(Beginning of Supplied material)

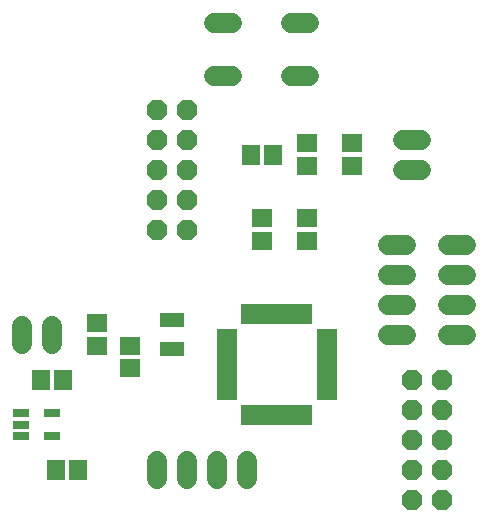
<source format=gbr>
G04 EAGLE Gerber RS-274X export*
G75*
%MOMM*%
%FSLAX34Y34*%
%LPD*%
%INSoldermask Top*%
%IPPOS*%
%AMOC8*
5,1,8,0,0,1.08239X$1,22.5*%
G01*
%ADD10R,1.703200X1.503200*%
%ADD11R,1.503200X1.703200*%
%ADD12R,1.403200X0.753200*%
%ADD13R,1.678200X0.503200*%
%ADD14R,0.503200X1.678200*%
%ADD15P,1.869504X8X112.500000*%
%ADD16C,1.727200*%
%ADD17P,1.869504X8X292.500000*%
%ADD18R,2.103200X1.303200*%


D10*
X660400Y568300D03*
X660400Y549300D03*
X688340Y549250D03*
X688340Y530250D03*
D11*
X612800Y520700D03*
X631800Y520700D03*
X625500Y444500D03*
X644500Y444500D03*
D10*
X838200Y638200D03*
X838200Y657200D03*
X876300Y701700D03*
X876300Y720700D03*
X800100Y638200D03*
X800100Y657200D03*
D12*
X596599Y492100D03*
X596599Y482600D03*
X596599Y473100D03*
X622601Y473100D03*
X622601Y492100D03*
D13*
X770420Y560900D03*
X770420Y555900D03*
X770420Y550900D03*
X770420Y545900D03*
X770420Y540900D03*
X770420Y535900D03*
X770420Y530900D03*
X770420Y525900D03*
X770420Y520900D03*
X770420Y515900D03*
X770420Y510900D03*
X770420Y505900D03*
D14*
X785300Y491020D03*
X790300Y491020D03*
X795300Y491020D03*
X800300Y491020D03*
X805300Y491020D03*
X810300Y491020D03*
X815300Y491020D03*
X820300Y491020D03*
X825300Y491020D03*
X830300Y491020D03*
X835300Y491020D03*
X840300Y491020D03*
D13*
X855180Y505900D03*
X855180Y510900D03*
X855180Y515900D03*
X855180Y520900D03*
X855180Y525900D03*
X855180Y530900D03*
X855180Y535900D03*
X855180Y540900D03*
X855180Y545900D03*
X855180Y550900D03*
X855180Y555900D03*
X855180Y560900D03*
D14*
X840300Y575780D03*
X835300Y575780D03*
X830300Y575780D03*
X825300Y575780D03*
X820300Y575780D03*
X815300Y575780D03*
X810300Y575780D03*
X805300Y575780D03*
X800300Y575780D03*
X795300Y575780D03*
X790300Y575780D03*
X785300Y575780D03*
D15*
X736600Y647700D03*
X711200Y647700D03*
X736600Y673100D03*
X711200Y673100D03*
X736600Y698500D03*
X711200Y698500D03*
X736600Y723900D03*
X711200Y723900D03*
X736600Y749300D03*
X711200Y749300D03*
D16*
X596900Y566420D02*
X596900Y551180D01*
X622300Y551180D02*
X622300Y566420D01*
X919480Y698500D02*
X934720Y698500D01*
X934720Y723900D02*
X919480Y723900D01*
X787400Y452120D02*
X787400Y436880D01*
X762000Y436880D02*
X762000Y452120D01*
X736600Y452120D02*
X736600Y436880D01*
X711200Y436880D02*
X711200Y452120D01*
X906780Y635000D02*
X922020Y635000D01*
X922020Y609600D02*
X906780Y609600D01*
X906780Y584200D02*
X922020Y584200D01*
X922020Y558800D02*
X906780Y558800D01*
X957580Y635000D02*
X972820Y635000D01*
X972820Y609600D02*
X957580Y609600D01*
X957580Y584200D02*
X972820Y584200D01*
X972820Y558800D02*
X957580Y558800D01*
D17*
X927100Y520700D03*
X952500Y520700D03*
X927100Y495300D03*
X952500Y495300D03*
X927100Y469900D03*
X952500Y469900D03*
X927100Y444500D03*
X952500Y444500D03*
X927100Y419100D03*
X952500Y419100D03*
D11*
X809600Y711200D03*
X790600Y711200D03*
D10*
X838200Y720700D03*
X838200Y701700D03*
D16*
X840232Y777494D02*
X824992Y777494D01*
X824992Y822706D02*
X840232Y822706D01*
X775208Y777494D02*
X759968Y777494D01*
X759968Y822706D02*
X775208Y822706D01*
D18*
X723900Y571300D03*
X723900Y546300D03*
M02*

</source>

(End of Supplied material)
(Beginning of Supplied material)

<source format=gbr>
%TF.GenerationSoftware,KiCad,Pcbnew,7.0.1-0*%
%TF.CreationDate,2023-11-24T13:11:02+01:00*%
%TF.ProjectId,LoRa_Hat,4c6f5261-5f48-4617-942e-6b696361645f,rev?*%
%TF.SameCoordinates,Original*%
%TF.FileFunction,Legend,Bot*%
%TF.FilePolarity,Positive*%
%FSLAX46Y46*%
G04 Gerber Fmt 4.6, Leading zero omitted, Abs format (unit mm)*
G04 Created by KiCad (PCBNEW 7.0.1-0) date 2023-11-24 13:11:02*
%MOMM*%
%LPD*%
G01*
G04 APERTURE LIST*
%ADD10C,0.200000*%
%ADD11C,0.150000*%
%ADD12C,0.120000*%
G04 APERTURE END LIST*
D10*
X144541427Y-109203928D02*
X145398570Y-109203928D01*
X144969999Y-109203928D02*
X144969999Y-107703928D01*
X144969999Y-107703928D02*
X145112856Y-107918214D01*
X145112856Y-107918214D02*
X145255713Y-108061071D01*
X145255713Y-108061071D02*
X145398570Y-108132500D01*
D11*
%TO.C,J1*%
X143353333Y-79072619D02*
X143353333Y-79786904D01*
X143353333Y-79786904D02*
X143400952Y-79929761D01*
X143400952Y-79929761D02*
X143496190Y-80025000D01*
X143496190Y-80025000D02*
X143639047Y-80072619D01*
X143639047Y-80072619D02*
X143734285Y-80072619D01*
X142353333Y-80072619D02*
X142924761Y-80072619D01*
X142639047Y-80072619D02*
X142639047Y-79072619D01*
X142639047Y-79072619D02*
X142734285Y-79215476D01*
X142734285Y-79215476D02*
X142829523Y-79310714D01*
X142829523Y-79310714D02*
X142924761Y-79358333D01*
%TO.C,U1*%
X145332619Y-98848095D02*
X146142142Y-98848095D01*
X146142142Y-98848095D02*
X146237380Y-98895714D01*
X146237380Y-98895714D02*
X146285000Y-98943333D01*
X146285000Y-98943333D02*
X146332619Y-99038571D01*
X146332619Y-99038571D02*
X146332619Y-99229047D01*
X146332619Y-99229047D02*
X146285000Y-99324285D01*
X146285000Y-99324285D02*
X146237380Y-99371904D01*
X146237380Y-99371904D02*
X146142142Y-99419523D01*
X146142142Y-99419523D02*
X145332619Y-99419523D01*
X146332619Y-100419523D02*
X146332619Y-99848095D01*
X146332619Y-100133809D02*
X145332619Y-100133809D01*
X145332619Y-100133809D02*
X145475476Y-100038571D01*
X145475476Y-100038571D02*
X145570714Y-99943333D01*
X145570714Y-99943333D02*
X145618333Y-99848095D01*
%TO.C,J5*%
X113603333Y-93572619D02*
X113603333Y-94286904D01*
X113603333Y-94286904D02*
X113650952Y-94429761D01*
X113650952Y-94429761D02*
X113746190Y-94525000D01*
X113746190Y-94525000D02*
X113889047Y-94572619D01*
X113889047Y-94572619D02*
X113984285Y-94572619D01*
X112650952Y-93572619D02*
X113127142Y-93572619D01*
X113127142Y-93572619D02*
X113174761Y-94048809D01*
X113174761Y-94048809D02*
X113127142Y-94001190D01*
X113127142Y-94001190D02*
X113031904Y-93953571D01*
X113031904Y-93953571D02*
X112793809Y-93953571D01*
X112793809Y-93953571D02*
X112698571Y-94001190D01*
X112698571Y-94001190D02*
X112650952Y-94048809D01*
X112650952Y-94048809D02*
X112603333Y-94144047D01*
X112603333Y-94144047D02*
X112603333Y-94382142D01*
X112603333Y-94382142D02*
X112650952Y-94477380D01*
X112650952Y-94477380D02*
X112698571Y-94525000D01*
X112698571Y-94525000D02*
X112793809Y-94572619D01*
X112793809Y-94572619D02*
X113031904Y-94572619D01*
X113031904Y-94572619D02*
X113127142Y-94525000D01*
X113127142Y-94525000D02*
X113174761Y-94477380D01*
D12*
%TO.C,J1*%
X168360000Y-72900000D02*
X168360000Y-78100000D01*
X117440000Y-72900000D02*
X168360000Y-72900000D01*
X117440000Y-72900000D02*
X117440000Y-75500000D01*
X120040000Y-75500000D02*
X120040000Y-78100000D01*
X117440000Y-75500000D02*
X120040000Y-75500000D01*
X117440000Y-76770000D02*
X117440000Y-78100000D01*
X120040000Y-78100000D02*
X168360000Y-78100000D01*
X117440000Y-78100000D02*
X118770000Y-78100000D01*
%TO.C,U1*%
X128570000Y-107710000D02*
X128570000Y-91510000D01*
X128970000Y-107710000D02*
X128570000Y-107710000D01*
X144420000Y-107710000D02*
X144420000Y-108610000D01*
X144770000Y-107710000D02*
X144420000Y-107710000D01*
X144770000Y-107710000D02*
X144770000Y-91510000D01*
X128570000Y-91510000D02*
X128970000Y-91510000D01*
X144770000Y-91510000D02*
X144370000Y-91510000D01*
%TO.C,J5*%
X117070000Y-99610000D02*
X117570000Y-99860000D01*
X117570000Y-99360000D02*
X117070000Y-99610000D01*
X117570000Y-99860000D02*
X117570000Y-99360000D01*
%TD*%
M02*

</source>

(End of Supplied material)

## Problem to work on
In the entries above, one line contains "X145398570Y-109203928D01*" and another contains "X143353333Y-79786904D02*". Reproduce exactly those two lines and the lines between them, nothing else.

## Task output
X145398570Y-109203928D01*
X144969999Y-109203928D02*
X144969999Y-107703928D01*
X144969999Y-107703928D02*
X145112856Y-107918214D01*
X145112856Y-107918214D02*
X145255713Y-108061071D01*
X145255713Y-108061071D02*
X145398570Y-108132500D01*
D11*
%TO.C,J1*%
X143353333Y-79072619D02*
X143353333Y-79786904D01*
X143353333Y-79786904D02*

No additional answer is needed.